**WORK ITEM:**
Reproduce the data below exactly, line for line, omitting any pictures from your answer.

**RECORDS FOR THE TASK:**
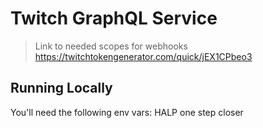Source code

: # Twitch GraphQL Service

> Link to needed scopes for webhooks
> https://twitchtokengenerator.com/quick/jEX1CPbeo3

## Running Locally

You'll need the following env vars:
HALP
one step closer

**THE ANSWER:**
Source code

: # Twitch GraphQL Service

> Link to needed scopes for webhooks
> https://twitchtokengenerator.com/quick/jEX1CPbeo3

## Running Locally

You'll need the following env vars:
HALP
one step closer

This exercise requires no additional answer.